CodeLeWM is a research artifact that parses and indexes untrusted source code. The project treats secret leakage, checkpoint deserialization, license contamination, and non-execution violations as first-class correctness failures. The contracts that back this commitment are documented in docs/spec/06-security.md.

While the project is pre-1.0, only the main branch receives security fixes. Patched releases are tagged as 0.x.y. Once a 1.x line is released, security fixes will be backported to the most recent 1.x release.

Please do not open a public GitHub issue for security-sensitive reports.

• Use GitHub Security Advisories on this repository to submit a private report. The maintainers are notified automatically.
• If you cannot use Security Advisories, email the repository owner (see pyproject.toml for the maintainer contact) and include [CodeLeWM-SECURITY] in the subject line.

Include in your report:

• a summary of the impact;
• the smallest reproducer you can share (an input file or command line is ideal);
• the affected commit, tag, or branch;
• any mitigations you already applied locally.

The maintainers aim to:

• acknowledge a report within five business days;
• share a working remediation plan within fifteen business days;
• ship a fix or a documented workaround within thirty business days of triage for issues rated high or critical.

Coordinated disclosure is welcomed. Public disclosure dates are agreed with the reporter before any release.

Examples of issues that are in scope:

• secret-pattern leakage through manifests, reports, logs, or CLI output;
• bypass of codelewm.security.require_trusted_checkpoint or codelewm.security.parse_python_source_text;
• license-policy bypass that promotes a non-permissive row into a public artifact;
• non-execution policy violation (any code path that imports, evaluates, or runs untrusted project code, except for the data-prep sandbox documented below);
• path traversal in manifest or artifact handling;
• deserialization of untrusted serialized objects from a checkpoint manifest mismatch;
• bypass of the data-prep sandbox policy (network access, filesystem write outside scratch, stdlib-only import allowlist, or determinism re-run) that leaks state into a published artifact.

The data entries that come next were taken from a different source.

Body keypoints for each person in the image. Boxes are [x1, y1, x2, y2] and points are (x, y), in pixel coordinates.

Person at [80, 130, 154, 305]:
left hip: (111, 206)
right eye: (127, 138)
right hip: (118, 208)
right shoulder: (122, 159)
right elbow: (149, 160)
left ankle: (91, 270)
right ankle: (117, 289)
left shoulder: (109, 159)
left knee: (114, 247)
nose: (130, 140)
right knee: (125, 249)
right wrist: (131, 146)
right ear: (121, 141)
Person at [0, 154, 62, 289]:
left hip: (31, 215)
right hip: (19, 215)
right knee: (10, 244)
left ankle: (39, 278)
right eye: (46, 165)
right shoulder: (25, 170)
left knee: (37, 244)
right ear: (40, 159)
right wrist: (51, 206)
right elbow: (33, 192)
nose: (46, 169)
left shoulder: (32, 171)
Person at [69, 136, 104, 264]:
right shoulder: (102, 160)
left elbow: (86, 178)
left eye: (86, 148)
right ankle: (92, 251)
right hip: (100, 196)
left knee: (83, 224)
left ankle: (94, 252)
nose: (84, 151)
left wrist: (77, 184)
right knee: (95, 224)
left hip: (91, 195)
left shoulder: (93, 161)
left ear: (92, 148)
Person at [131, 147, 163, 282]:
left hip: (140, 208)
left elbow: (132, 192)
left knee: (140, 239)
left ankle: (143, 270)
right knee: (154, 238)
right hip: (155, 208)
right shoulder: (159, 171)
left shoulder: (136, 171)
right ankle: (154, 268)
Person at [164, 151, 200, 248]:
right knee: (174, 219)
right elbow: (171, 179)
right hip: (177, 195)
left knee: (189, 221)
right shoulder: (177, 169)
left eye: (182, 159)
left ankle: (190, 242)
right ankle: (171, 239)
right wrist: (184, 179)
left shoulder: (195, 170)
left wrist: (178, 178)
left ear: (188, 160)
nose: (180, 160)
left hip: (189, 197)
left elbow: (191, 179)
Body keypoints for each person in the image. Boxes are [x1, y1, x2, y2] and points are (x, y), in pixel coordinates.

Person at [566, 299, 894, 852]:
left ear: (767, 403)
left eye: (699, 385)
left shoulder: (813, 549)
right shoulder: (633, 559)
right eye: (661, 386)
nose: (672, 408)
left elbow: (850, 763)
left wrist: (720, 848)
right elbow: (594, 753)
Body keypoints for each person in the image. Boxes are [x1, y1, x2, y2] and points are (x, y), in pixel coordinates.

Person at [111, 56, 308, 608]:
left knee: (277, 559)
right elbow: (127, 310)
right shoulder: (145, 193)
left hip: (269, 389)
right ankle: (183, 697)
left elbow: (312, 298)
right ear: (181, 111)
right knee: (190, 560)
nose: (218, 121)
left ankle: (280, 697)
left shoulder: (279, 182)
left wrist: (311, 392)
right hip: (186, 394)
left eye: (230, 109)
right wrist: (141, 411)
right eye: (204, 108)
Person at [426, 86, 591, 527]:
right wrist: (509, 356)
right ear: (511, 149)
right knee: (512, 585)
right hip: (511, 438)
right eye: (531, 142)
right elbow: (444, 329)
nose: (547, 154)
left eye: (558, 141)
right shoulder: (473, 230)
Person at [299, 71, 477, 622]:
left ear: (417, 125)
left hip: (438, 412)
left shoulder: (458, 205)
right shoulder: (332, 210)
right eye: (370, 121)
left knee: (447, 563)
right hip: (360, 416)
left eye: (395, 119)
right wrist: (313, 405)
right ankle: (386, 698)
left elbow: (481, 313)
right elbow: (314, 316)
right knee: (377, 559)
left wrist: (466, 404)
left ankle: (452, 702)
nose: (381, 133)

The execution-substrate data builder runs licensed public Python submissions in an isolated subprocess under a stdlib-only policy at data-build time. It is a separate, named subsystem from the non-execution contract. The sandbox is governed by:

• the claim boundary at codelewm/security/claim_boundaries/execution_substrate.v1.md;
• the operations doc at docs/operations/sandbox_policy.md;
• RFC-0014 at docs/rfcs/RFC-0014-execution-trace-world-model-substrate.md;
• the spec section that anticipates this subsystem in docs/spec/06-security.md.

The sandbox is not invoked at training, inference, scoring, indexing, or evaluation time. The single second use is the dedicated execution-rerank downstream evaluation scenario, which runs hidden tests against LLM-sampled completions on operator-reviewed problem sets under the same policy.

The following are not security vulnerabilities for this project:

• denial of service through user-controlled large inputs without bypass of an explicit length limit;
• crashes from malformed configs that produce structured *_error reports as designed;
• non-public reports about hypothetical concerns without a reproducer.

CodeLeWM credits reporters in CHANGELOG.md under the relevant release once a fix is published, unless the reporter requests anonymity.